It occurs in 5% of infertile men. If this is the case, then one or both of two conditions may be present:
• There is a problem with sperm production.
• There is a blockage such that sperm production, although normal, cannot reach the ejaculate
A thorough review of medical problems, exposures, past surgery, medications, and family history is undertaken to help define causes of azoospermia. Then, a brief, well-performed physical examination is performed. Blood tests are taken that include testosterone and follicle stimulating hormone (FSH). Two semen samples are analysed and a standard semen analysis is performed. If no sperm are found, then the semen sample undergoes an additional evaluation in which the sample is “spun” down in a centrifuge to concentrate small numbers of sperm at the bottom of the tube. This “pellet” of the ejaculate is then examined thoroughly for sperm by an experienced lab technician. If 10 sperm or even 1 sperm is present in the pellet analysis, then conditions such as reproductive tract obstruction are disproved. Again, the value of finding even a small number of sperm in the pellet analysis is very significant because:
1 It means that complete obstruction is unlikely
2 And men may have the option of using ejaculated sperm for conception with assisted reproduction and may be able to avoid sperm retrieval procedures for this purpose.
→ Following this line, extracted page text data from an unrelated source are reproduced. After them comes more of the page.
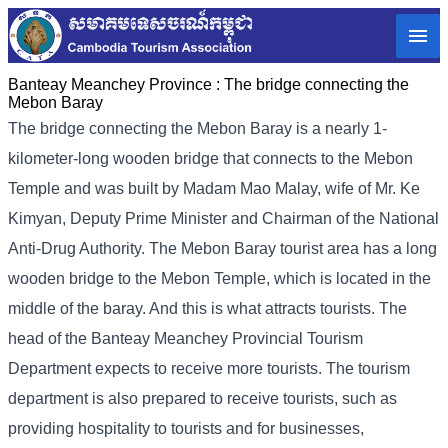
Banteay Meanchey Province :
The bridge connecting the
Mebon Baray
The bridge connecting the Mebon Baray is a nearly 1-
kilometer-long wooden bridge that connects to the Mebon
Temple and was built by Madam Mao Malay, wife of Mr. Ke
Kimyan, Deputy Prime Minister and Chairman of the National
Anti-Drug Authority. The Mebon Baray tourist area has a long
wooden bridge to the Mebon Temple, which is located in the
middle of the baray. And this is what attracts tourists. The
head of the Banteay Meanchey Provincial Tourism
Department expects to receive more tourists. The tourism
department is also prepared to receive tourists, such as
providing hospitality to tourists and for businesses,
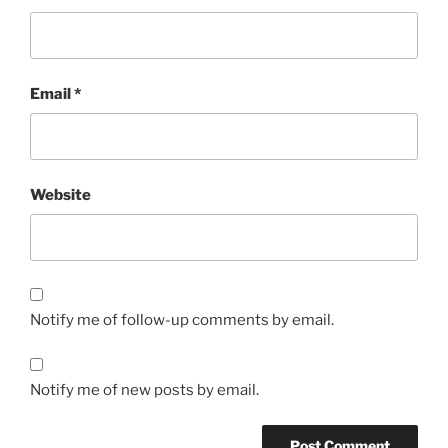
Email
*
Website
Notify me of follow-up comments by email.
Notify me of new posts by email.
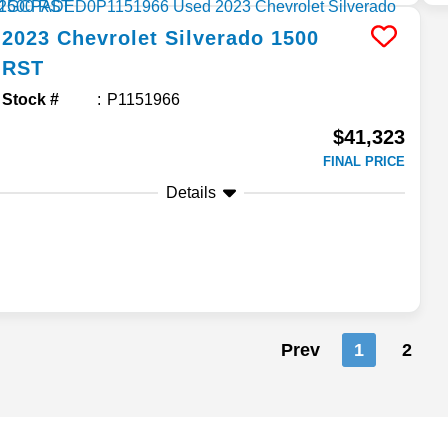
2023
Chevrolet
Silverado 1500
RST
Stock #
P1151966
$41,323
FINAL PRICE
Details
Prev
1
2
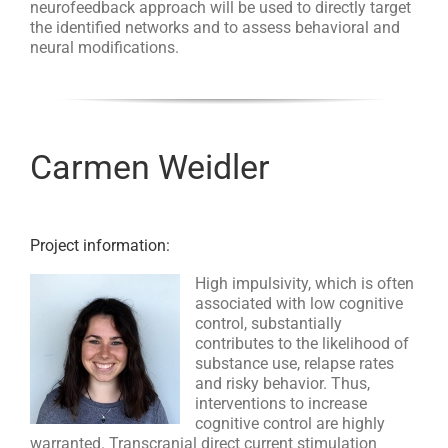
neurofeedback approach will be used to directly target
the identified networks and to assess behavioral and
neural modifications.
Carmen Weidler
Project information:
High impulsivity, which is often
associated with low cognitive
control, substantially
contributes to the likelihood of
substance use, relapse rates
and risky behavior. Thus,
interventions to increase
cognitive control are highly
warranted. Transcranial direct current stimulation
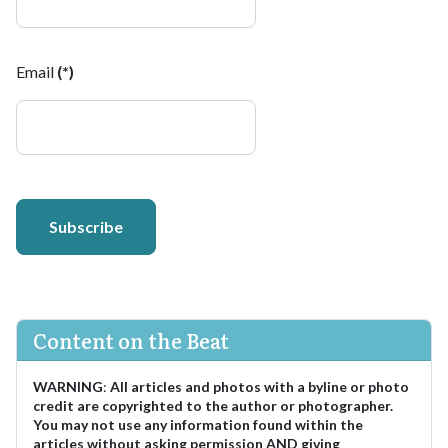
Email
(*)
Subscribe
Content on the Beat
WARNING
:
All articles and photos with a byline or photo
credit are copyrighted to the author or photographer.
You may not use any information found within the
articles without asking permission AND giving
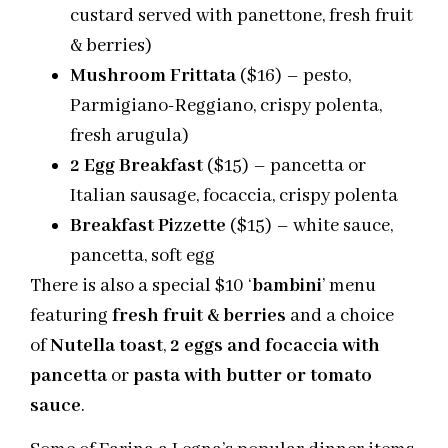
custard served with panettone, fresh fruit
& berries)
Mushroom Frittata
($16) – pesto,
Parmigiano-Reggiano, crispy polenta,
fresh arugula)
2 Egg Breakfast
($15) – pancetta or
Italian sausage, focaccia, crispy polenta
Breakfast Pizzette
($15) – white sauce,
pancetta, soft egg
There is also a special $10 ‘
bambini
’ menu
featuring
fresh fruit & berries
and a choice
of
Nutella toast
,
2 eggs and focaccia
with
pancetta
or
pasta with butter or tomato
sauce
.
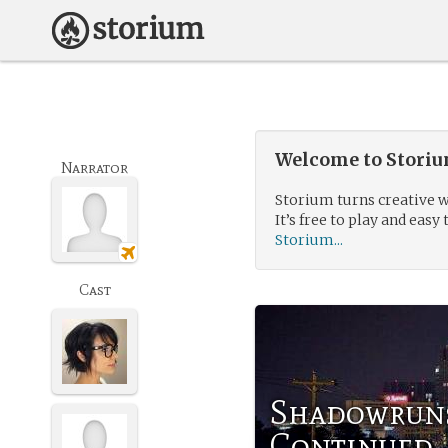
Welcome to Storium
Narrator
Storium turns creative w
It’s free to play and easy 
Storium...
Cast
Shadowrun:
Continued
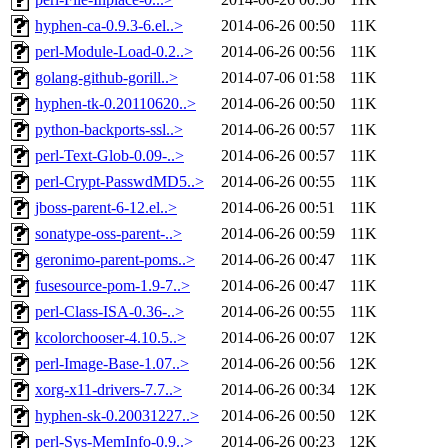
hyphen-ca-0.9.3-6.el..>
2014-06-26 00:50
11K
perl-Module-Load-0.2..>
2014-06-26 00:56
11K
golang-github-gorill..>
2014-07-06 01:58
11K
hyphen-tk-0.20110620..>
2014-06-26 00:50
11K
python-backports-ssl..>
2014-06-26 00:57
11K
perl-Text-Glob-0.09-..>
2014-06-26 00:57
11K
perl-Crypt-PasswdMD5..>
2014-06-26 00:55
11K
jboss-parent-6-12.el..>
2014-06-26 00:51
11K
sonatype-oss-parent-..>
2014-06-26 00:59
11K
geronimo-parent-poms..>
2014-06-26 00:47
11K
fusesource-pom-1.9-7..>
2014-06-26 00:47
11K
perl-Class-ISA-0.36-..>
2014-06-26 00:55
11K
kcolorchooser-4.10.5..>
2014-06-26 00:07
12K
perl-Image-Base-1.07..>
2014-06-26 00:56
12K
xorg-x11-drivers-7.7..>
2014-06-26 00:34
12K
hyphen-sk-0.20031227..>
2014-06-26 00:50
12K
perl-Sys-MemInfo-0.9..>
2014-06-26 00:23
12K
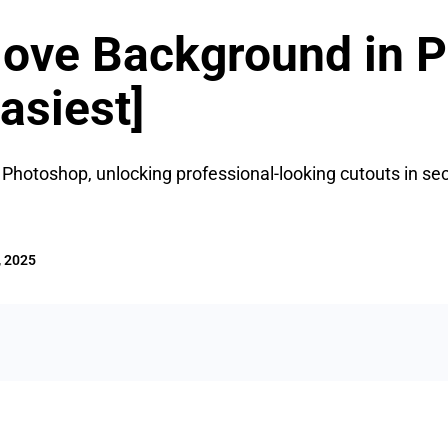
ove Background in P
asiest]
hotoshop, unlocking professional-looking cutouts in sec
, 2025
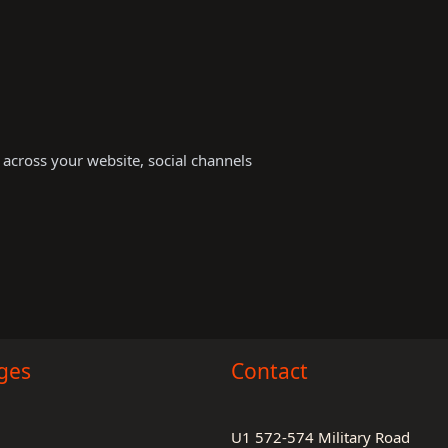
s across your website, social channels
ges
Contact
U1 572-574 Military Road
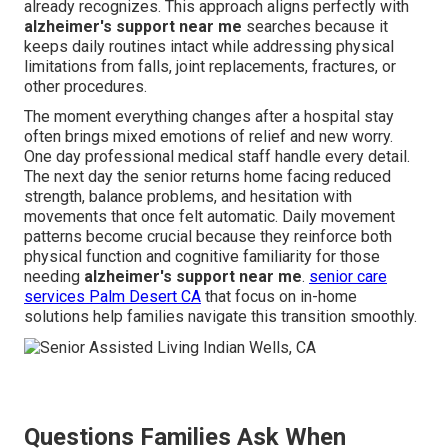
already recognizes. This approach aligns perfectly with
alzheimer's support near me
searches because it
keeps daily routines intact while addressing physical
limitations from falls, joint replacements, fractures, or
other procedures.
The moment everything changes after a hospital stay
often brings mixed emotions of relief and new worry.
One day professional medical staff handle every detail.
The next day the senior returns home facing reduced
strength, balance problems, and hesitation with
movements that once felt automatic. Daily movement
patterns become crucial because they reinforce both
physical function and cognitive familiarity for those
needing
alzheimer's support near me
.
senior care
services Palm Desert CA
that focus on in-home
solutions help families navigate this transition smoothly.
Questions Families Ask When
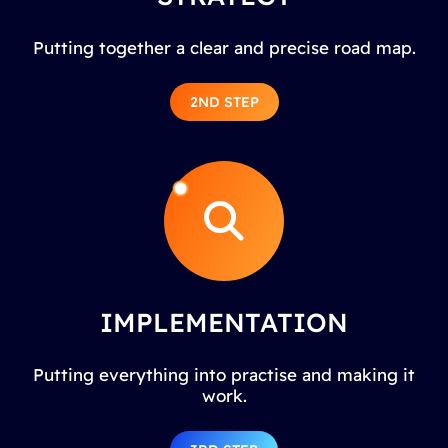
Putting together a clear and precise road map.
2ND STEP
IMPLEMENTATION
Putting everything into practise and making it
work.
If, based on the above evaluation, it is not entirely clear as to whether there is a problem with sperm production or one of a blockage in the ducts of the reproductive tract, then the next step is to examine the testis itself and assess sperm production. Classic approach is to perform a testis biopsy under local anesthesia.
If sperm are not found in the ejaculate, then there is either obstruction or blockage in the reproductive tract or sperm is not being made at levels sufficient to get into the ejaculate. A blockage can be due to prior infection, surgery, prostatic cysts, injury or congenital absence of the vas deferens (CAVD). Except for cases of congenital absence, most cases are of obstruction are repairable with microsurgical or endoscopic reconstruction.
In cases of azoospermia that is not due to blockage, termed nonobstructive azoospermia, medical treatment can help some men develop ejaculated sperm (i.e. those with reversible conditions such as Kallman syndrome, hyperprolactinemia; varicocele); in most instances however, the only hope for building a biological family is to use sperm retrieved from the testis with assisted reproduction. One of the most difficult aspects of nonobstructive azoospermia is that only 50%-60% of men will have usable testicular sperm.
Ideally azoospermic men should undergo a thorough evaluation and be clear on their methods and chances of having their own genetic child.